_Provided text_.
____
This is an archive of the discontinued LLVM Phabricator instance.

[NFCi][MergeFunctions] Consolidate Hashing Functions
ClosedPublic

Authored by aidengrossman on Aug 17 2023, 2:07 PM.

Details

Summary

A couple years ago, StructuralHash was created, copying the exact
hashing implementation from FunctionComparator (minus a couple small
details/refactorings). Since then, the hashing implementation has not
diverged, but several other areas, like unit testing, have diverged
significantly, with StructuralHash getting more attention in these
areas. This patch aims to consolidate the two hashing functions into
StructuralHash given they do the exact same thing and having less
divergence in areas like unit testing would be beneficial.

The original aim at creating a separate StructuralHash was to make the
implementation divergent and capture additional details like instruction
operands (which neither hashing implementation does currently). The
MergeFunctions pass doesn't need these detaisl, but verification of pass
return values would benefit from this additional data. Setting an option
to calculate these values would allow for divergent behavior where
appropriate while reducing code duplication with little runtime
overhead.

Diff Detail

Event Timeline

aidengrossman created this revision.Aug 17 2023, 2:07 PM
Herald added a project: Restricted Project. · View Herald TranscriptAug 17 2023, 2:07 PM
aidengrossman requested review of this revision.Aug 17 2023, 2:07 PM
Herald added a project: Restricted Project. · View Herald TranscriptAug 17 2023, 2:07 PM

I think it's important to add comments in StructuralHash that different users of it may want different behavior, so in the future if that's desired we should be able to add flags to tune the behavior of the hashing

but otherwise this seems fine

Address reviewer feedback

  • Add comment that different users might want different behavior so options

should be preferred.

aeubanks accepted this revision.Aug 17 2023, 3:29 PM

thanks!

This revision is now accepted and ready to land.Aug 17 2023, 3:29 PM
This revision was landed with ongoing or failed builds.Aug 18 2023, 1:19 PM
This revision was automatically updated to reflect the committed changes.
mgorny added a subscriber: mgorny.Aug 19 2023, 3:43 AM

This change has caused a test regression on 32-bit hosts (reproduced on ARM and x86):

FAIL: LLVM :: Transforms/MergeFunc/inline-asm.ll (14 of 62)
____
_Study questions_.
1/ In the code review page, on which hosts was the 32-bit test regression reproduced?
2/ Print everything in the code review page from "This is an archive" down to "2023, 2:07 PM.".

_Supplied data_.
____
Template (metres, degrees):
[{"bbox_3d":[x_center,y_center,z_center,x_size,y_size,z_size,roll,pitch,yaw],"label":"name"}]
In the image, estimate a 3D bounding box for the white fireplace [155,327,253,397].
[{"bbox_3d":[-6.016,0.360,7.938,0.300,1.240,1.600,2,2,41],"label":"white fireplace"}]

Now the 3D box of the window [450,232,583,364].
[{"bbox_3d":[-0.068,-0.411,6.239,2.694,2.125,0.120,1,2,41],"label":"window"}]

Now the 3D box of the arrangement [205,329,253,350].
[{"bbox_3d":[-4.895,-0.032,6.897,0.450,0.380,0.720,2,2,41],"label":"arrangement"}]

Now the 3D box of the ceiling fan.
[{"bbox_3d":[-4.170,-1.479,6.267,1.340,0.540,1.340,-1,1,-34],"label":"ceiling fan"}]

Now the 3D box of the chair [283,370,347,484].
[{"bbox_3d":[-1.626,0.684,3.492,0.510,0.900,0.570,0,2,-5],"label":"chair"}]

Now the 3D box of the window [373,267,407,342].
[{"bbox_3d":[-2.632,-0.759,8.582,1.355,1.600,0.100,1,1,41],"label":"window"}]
____
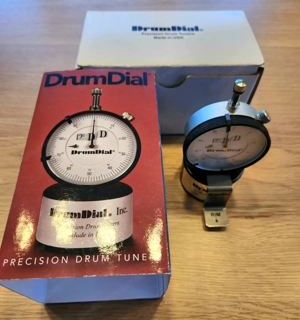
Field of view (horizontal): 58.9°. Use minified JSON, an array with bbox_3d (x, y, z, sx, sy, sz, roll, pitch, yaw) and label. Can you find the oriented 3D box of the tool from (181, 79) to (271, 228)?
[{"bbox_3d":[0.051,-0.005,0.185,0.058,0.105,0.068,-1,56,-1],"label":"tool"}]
____
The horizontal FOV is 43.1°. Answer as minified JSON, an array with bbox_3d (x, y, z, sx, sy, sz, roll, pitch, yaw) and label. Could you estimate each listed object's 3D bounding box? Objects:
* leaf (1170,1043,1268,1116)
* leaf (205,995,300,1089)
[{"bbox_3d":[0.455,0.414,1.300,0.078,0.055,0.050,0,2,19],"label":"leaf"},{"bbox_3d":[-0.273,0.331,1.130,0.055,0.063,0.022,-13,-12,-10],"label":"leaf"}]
____
_List of solutions_.
1/ ARM and x86

2/
This is an archive of the discontinued LLVM Phabricator instance.

[NFCi][MergeFunctions] Consolidate Hashing Functions
ClosedPublic

Authored by aidengrossman on Aug 17 2023, 2:07 PM.